Closing down all the streets around Goose Island Beer Company, 2,400 beer fans were allowed a sneak peak of this year’s variants of the stout, which will be officially released on Black Friday at the brewery and at liquor stores around the country. The 2022 Bourbon County Stout lineup included: Goose Island Bourbon County Stout, Bourbon County Two-Year Barleywine Reserve, Bourbon County 30th Anniversary Reserve Stout, Bourbon County Biscotti Stout, Bourbon County Coffee Stout, Bourbon County Sir Isaac’s Stout, and Bourbon County Proprietor’s Stout.

Besides the beers that were being sampled, a few of Goose Island’s partners were giving out free samples of coffee, sausage and even chili. Paulina Market was giving out free samples of beef sausage sticks, selling them and bacon that had been marinated with the stout. “We made 2,500 pounds of bacon and 800 pounds of salami sticks, and we’re going to sell out of sticks,” says Sal Sierra, sausage maker. “The line’s been 10 and 15 people deep the whole day.”

The fans who attended the street party had to win a lottery to gain entrance to the event, and people from around the country and even the globe flocked to Fulton Street in Chicago. Nicole Rojas flew in that morning from Boston and her plus-one, Paulo Silva, flew in from New York.
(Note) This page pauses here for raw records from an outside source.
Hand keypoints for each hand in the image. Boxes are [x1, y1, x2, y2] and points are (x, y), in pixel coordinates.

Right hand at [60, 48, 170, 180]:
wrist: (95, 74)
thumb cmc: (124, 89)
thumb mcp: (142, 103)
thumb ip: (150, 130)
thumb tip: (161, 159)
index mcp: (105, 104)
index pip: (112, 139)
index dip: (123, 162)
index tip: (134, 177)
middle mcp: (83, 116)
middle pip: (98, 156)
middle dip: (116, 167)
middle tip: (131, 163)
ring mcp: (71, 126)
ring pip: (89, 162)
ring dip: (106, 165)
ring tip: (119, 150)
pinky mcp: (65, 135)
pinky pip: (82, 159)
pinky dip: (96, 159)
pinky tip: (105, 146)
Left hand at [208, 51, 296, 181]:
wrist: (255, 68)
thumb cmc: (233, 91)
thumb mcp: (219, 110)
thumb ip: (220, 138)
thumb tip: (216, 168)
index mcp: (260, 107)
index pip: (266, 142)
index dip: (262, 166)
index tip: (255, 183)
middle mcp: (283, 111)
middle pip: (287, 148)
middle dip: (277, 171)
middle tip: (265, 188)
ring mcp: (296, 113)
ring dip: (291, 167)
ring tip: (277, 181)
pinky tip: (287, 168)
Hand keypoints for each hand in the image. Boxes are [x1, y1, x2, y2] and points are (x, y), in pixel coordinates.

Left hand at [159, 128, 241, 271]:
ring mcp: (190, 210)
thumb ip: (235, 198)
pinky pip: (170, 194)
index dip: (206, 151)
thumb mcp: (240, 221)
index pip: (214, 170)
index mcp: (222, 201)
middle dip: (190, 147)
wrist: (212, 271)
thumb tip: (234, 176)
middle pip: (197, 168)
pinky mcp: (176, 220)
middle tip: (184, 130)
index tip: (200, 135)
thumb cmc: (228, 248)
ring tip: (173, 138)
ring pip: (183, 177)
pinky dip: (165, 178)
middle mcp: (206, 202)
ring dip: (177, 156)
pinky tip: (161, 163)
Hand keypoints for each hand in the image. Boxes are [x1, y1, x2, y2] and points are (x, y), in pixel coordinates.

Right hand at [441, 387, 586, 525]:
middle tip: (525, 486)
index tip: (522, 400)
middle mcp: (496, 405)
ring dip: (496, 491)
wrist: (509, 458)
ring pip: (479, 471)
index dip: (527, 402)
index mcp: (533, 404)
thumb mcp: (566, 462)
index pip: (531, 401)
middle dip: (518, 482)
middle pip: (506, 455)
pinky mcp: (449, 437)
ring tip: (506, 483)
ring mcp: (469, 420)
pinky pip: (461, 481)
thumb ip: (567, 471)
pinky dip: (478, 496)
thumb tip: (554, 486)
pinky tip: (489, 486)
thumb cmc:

“We’re flying back tonight,” says Rojas. “It was 70 degrees this morning when I flew out of Boston. We’re flying out tonight.”

They also offered tastings of a mystery stout, and perhaps the biggest attraction was “The Vintage Surprise Machine.” People queued for at least half a city block to pay $10 to put a giant token in to the “machine” to get a bottle of a vintage variant from past stout lineups. Some of the variants in the machine would sell for upwards of $200 on the secondary market to beer fans.


Rojas says that they were gifted by another fan, who took a turn at the machine, with an earl gray tea variant, which they were really excited about trying. “It’s a little bit like gambling, and a little bit like drinking, and it puts your vices all together in one package to have fun,”Silva says.

Unofficially, the next most popular attraction was Brody, a Labrador retriever puppy, who was being carried around in a Prop Day blanket by his owner, Billy Umphrey, a native Chicagoan.

“This is my fourth Prop Day,” Humphrey says. “I used to be the guy who walked around with scuba gear to give out beer. So far, I’ve had the reserve and the 30th anniversary, which is delightful.”

Greg Hall, who created the stout back in 1992 and who now is the owner of Virtue Cider, comes back every year for stout events, and his favorite is the 30th anniversary. “Every sip tastes different, spicy and chocolatey and malty and wood and barrel, which is different from wood, and it’s got everything,” Hall says.

Rojas says her favorite was the Proprietor’s Stout, which is only available in Chicago. “It’s so, so good,” she says.

The blend, which was inspired by a jungle bird cocktail, was created by brewers Jason Krasowski and Paul Cade, who spent a night out on the town tasting cocktails. Cade and Brooke Bell, director of operations, greeted fans and answered questions in the “Meet the Brewer” kiosk. “So, Jason and I last year created the cola variant, and it was a ton of work,”Cade says. “So this year, we said, let’s make sure we have a ton of fun making this year’s. Our favorite jungle bird was at The Whistler. And then another one was at Longman & Eagle.”

To get the right balance of pineapple, coconut, banana, lime and rum flavors, they made 100 different mockups. “The proprietor’s blend is so different from the ones they’ve done before,” says Jenny Fornell, who drove in from Commerce Township, Michigan, with her fiancé, Scott Riopelle.

Fornell and Riopelle went to the last in-person Prop Day in 2019, and for the last two years, they drove in to pick up their bottles of beer. Their only complaint, they say, is they arrived later than they expected, and they had to leave at 2 p.m. before the second half of attendees were allowed in at 3 p.m.